• Excerpts from a dataset:
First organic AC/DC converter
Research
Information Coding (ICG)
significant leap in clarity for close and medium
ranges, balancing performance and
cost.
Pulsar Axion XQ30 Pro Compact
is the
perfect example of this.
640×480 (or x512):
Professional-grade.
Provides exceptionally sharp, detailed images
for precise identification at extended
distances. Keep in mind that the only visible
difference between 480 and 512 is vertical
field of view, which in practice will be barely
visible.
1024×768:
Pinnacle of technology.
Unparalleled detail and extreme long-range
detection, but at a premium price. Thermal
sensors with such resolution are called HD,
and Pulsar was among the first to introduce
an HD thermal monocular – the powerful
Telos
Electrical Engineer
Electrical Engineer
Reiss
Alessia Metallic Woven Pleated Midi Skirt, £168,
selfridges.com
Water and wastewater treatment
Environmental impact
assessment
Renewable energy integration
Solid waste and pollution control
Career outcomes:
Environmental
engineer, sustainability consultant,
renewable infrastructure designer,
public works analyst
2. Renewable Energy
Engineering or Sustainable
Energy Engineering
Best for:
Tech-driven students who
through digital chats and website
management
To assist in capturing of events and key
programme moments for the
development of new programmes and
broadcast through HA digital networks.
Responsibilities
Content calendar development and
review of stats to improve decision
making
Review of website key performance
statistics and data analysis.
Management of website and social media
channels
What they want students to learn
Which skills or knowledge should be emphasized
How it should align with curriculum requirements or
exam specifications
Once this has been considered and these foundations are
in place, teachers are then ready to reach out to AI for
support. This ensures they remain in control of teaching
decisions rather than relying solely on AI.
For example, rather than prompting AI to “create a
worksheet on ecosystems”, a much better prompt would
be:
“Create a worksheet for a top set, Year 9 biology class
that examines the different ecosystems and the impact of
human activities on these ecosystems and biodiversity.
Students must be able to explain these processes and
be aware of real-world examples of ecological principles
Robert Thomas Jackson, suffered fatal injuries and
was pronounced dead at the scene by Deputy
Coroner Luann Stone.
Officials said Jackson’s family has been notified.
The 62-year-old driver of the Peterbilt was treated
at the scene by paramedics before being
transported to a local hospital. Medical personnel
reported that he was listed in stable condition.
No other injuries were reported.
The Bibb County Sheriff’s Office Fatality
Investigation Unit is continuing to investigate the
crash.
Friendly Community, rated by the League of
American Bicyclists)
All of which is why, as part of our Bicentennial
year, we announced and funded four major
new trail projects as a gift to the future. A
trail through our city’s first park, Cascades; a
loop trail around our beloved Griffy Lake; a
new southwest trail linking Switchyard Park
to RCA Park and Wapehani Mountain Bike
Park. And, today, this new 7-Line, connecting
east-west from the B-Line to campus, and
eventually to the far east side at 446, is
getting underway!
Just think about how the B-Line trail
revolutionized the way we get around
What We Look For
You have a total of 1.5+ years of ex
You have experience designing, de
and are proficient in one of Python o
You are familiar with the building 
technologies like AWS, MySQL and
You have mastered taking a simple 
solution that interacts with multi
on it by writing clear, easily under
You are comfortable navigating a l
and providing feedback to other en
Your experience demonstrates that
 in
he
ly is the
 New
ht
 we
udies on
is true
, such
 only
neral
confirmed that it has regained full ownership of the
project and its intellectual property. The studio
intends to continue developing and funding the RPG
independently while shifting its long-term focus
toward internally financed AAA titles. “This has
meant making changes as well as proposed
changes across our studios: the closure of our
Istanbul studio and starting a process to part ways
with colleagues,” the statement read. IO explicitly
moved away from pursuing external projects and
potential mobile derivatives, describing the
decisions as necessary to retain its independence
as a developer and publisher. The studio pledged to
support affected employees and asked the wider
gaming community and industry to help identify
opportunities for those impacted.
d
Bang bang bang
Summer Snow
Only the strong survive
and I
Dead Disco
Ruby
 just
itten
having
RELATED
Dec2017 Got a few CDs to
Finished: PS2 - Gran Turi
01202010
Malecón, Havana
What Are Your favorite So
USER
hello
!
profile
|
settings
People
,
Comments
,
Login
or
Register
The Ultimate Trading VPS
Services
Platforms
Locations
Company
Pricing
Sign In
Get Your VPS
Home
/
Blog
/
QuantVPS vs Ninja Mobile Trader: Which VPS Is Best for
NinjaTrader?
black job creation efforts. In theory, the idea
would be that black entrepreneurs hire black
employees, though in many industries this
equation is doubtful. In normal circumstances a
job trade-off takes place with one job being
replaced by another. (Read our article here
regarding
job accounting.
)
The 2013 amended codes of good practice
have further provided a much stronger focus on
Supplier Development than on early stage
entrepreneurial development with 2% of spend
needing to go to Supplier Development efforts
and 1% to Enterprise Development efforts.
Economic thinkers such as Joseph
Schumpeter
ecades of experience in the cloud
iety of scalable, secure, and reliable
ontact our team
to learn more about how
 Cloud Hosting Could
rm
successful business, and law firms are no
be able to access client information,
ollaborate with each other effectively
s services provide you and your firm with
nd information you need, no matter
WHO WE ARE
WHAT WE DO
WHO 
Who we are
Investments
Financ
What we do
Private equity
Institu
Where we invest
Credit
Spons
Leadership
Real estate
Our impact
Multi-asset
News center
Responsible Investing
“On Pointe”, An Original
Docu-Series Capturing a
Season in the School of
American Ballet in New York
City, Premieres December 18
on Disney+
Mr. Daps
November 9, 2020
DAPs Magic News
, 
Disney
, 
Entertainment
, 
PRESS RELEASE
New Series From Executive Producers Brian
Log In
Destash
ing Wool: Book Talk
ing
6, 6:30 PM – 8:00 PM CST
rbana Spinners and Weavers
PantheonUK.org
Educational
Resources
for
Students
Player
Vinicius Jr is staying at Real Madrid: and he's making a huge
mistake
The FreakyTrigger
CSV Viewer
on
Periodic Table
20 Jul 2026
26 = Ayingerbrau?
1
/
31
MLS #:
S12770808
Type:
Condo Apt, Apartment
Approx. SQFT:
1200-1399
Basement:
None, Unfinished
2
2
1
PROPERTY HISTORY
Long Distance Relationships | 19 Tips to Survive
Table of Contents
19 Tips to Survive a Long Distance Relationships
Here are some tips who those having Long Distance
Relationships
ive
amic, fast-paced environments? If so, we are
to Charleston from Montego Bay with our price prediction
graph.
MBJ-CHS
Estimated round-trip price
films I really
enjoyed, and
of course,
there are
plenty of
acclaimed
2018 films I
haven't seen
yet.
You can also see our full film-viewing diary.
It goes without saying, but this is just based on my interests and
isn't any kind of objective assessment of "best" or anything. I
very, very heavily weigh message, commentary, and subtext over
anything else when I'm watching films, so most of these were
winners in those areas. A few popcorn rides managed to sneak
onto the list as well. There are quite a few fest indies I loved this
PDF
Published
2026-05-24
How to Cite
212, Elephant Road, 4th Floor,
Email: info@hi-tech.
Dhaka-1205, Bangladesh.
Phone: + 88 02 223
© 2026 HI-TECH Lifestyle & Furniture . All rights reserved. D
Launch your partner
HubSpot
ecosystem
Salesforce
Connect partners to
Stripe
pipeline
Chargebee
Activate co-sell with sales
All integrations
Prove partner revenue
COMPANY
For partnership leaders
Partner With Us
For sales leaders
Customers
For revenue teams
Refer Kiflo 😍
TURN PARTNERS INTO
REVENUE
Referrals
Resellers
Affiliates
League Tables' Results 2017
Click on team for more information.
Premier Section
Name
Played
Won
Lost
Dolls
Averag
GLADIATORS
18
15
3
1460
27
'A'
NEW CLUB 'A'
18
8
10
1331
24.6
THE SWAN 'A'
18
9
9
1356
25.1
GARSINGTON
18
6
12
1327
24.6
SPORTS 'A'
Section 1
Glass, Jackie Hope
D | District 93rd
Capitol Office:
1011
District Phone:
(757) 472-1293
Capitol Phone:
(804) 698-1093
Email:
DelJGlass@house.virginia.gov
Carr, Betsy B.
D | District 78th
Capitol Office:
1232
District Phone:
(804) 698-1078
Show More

• WORK REQUIRED:
All lines of the data are to be repeated exactly as they stand.

• EXERCISE RESPONSE:
First organic AC/DC converter
Research
Information Coding (ICG)
significant leap in clarity for close and medium
ranges, balancing performance and
cost.
Pulsar Axion XQ30 Pro Compact
is the
perfect example of this.
640×480 (or x512):
Professional-grade.
Provides exceptionally sharp, detailed images
for precise identification at extended
distances. Keep in mind that the only visible
difference between 480 and 512 is vertical
field of view, which in practice will be barely
visible.
1024×768:
Pinnacle of technology.
Unparalleled detail and extreme long-range
detection, but at a premium price. Thermal
sensors with such resolution are called HD,
and Pulsar was among the first to introduce
an HD thermal monocular – the powerful
Telos
Electrical Engineer
Electrical Engineer
Reiss
Alessia Metallic Woven Pleated Midi Skirt, £168,
selfridges.com
Water and wastewater treatment
Environmental impact
assessment
Renewable energy integration
Solid waste and pollution control
Career outcomes:
Environmental
engineer, sustainability consultant,
renewable infrastructure designer,
public works analyst
2. Renewable Energy
Engineering or Sustainable
Energy Engineering
Best for:
Tech-driven students who
through digital chats and website
management
To assist in capturing of events and key
programme moments for the
development of new programmes and
broadcast through HA digital networks.
Responsibilities
Content calendar development and
review of stats to improve decision
making
Review of website key performance
statistics and data analysis.
Management of website and social media
channels
What they want students to learn
Which skills or knowledge should be emphasized
How it should align with curriculum requirements or
exam specifications
Once this has been considered and these foundations are
in place, teachers are then ready to reach out to AI for
support. This ensures they remain in control of teaching
decisions rather than relying solely on AI.
For example, rather than prompting AI to “create a
worksheet on ecosystems”, a much better prompt would
be:
“Create a worksheet for a top set, Year 9 biology class
that examines the different ecosystems and the impact of
human activities on these ecosystems and biodiversity.
Students must be able to explain these processes and
be aware of real-world examples of ecological principles
Robert Thomas Jackson, suffered fatal injuries and
was pronounced dead at the scene by Deputy
Coroner Luann Stone.
Officials said Jackson’s family has been notified.
The 62-year-old driver of the Peterbilt was treated
at the scene by paramedics before being
transported to a local hospital. Medical personnel
reported that he was listed in stable condition.
No other injuries were reported.
The Bibb County Sheriff’s Office Fatality
Investigation Unit is continuing to investigate the
crash.
Friendly Community, rated by the League of
American Bicyclists)
All of which is why, as part of our Bicentennial
year, we announced and funded four major
new trail projects as a gift to the future. A
trail through our city’s first park, Cascades; a
loop trail around our beloved Griffy Lake; a
new southwest trail linking Switchyard Park
to RCA Park and Wapehani Mountain Bike
Park. And, today, this new 7-Line, connecting
east-west from the B-Line to campus, and
eventually to the far east side at 446, is
getting underway!
Just think about how the B-Line trail
revolutionized the way we get around
What We Look For
You have a total of 1.5+ years of ex
You have experience designing, de
and are proficient in one of Python o
You are familiar with the building 
technologies like AWS, MySQL and
You have mastered taking a simple 
solution that interacts with multi
on it by writing clear, easily under
You are comfortable navigating a l
and providing feedback to other en
Your experience demonstrates that
 in
he
ly is the
 New
ht
 we
udies on
is true
, such
 only
neral
confirmed that it has regained full ownership of the
project and its intellectual property. The studio
intends to continue developing and funding the RPG
independently while shifting its long-term focus
toward internally financed AAA titles. “This has
meant making changes as well as proposed
changes across our studios: the closure of our
Istanbul studio and starting a process to part ways
with colleagues,” the statement read. IO explicitly
moved away from pursuing external projects and
potential mobile derivatives, describing the
decisions as necessary to retain its independence
as a developer and publisher. The studio pledged to
support affected employees and asked the wider
gaming community and industry to help identify
opportunities for those impacted.
d
Bang bang bang
Summer Snow
Only the strong survive
and I
Dead Disco
Ruby
 just
itten
having
RELATED
Dec2017 Got a few CDs to
Finished: PS2 - Gran Turi
01202010
Malecón, Havana
What Are Your favorite So
USER
hello
!
profile
|
settings
People
,
Comments
,
Login
or
Register
The Ultimate Trading VPS
Services
Platforms
Locations
Company
Pricing
Sign In
Get Your VPS
Home
/
Blog
/
QuantVPS vs Ninja Mobile Trader: Which VPS Is Best for
NinjaTrader?
black job creation efforts. In theory, the idea
would be that black entrepreneurs hire black
employees, though in many industries this
equation is doubtful. In normal circumstances a
job trade-off takes place with one job being
replaced by another. (Read our article here
regarding
job accounting.
)
The 2013 amended codes of good practice
have further provided a much stronger focus on
Supplier Development than on early stage
entrepreneurial development with 2% of spend
needing to go to Supplier Development efforts
and 1% to Enterprise Development efforts.
Economic thinkers such as Joseph
Schumpeter
ecades of experience in the cloud
iety of scalable, secure, and reliable
ontact our team
to learn more about how
 Cloud Hosting Could
rm
successful business, and law firms are no
be able to access client information,
ollaborate with each other effectively
s services provide you and your firm with
nd information you need, no matter
WHO WE ARE
WHAT WE DO
WHO 
Who we are
Investments
Financ
What we do
Private equity
Institu
Where we invest
Credit
Spons
Leadership
Real estate
Our impact
Multi-asset
News center
Responsible Investing
“On Pointe”, An Original
Docu-Series Capturing a
Season in the School of
American Ballet in New York
City, Premieres December 18
on Disney+
Mr. Daps
November 9, 2020
DAPs Magic News
, 
Disney
, 
Entertainment
, 
PRESS RELEASE
New Series From Executive Producers Brian
Log In
Destash
ing Wool: Book Talk
ing
6, 6:30 PM – 8:00 PM CST
rbana Spinners and Weavers
PantheonUK.org
Educational
Resources
for
Students
Player
Vinicius Jr is staying at Real Madrid: and he's making a huge
mistake
The FreakyTrigger
CSV Viewer
on
Periodic Table
20 Jul 2026
26 = Ayingerbrau?
1
/
31
MLS #:
S12770808
Type:
Condo Apt, Apartment
Approx. SQFT:
1200-1399
Basement:
None, Unfinished
2
2
1
PROPERTY HISTORY
Long Distance Relationships | 19 Tips to Survive
Table of Contents
19 Tips to Survive a Long Distance Relationships
Here are some tips who those having Long Distance
Relationships
ive
amic, fast-paced environments? If so, we are
to Charleston from Montego Bay with our price prediction
graph.
MBJ-CHS
Estimated round-trip price
films I really
enjoyed, and
of course,
there are
plenty of
acclaimed
2018 films I
haven't seen
yet.
You can also see our full film-viewing diary.
It goes without saying, but this is just based on my interests and
isn't any kind of objective assessment of "best" or anything. I
very, very heavily weigh message, commentary, and subtext over
anything else when I'm watching films, so most of these were
winners in those areas. A few popcorn rides managed to sneak
onto the list as well. There are quite a few fest indies I loved this
PDF
Published
2026-05-24
How to Cite
212, Elephant Road, 4th Floor,
Email: info@hi-tech.
Dhaka-1205, Bangladesh.
Phone: + 88 02 223
© 2026 HI-TECH Lifestyle & Furniture . All rights reserved. D
Launch your partner
HubSpot
ecosystem
Salesforce
Connect partners to
Stripe
pipeline
Chargebee
Activate co-sell with sales
All integrations
Prove partner revenue
COMPANY
For partnership leaders
Partner With Us
For sales leaders
Customers
For revenue teams
Refer Kiflo 😍
TURN PARTNERS INTO
REVENUE
Referrals
Resellers
Affiliates
League Tables' Results 2017
Click on team for more information.
Premier Section
Name
Played
Won
Lost
Dolls
Averag
GLADIATORS
18
15
3
1460
27
'A'
NEW CLUB 'A'
18
8
10
1331
24.6
THE SWAN 'A'
18
9
9
1356
25.1
GARSINGTON
18
6
12
1327
24.6
SPORTS 'A'
Section 1
Glass, Jackie Hope
D | District 93rd
Capitol Office:
1011
District Phone:
(757) 472-1293
Capitol Phone:
(804) 698-1093
Email:
DelJGlass@house.virginia.gov
Carr, Betsy B.
D | District 78th
Capitol Office:
1232
District Phone:
(804) 698-1078
Show More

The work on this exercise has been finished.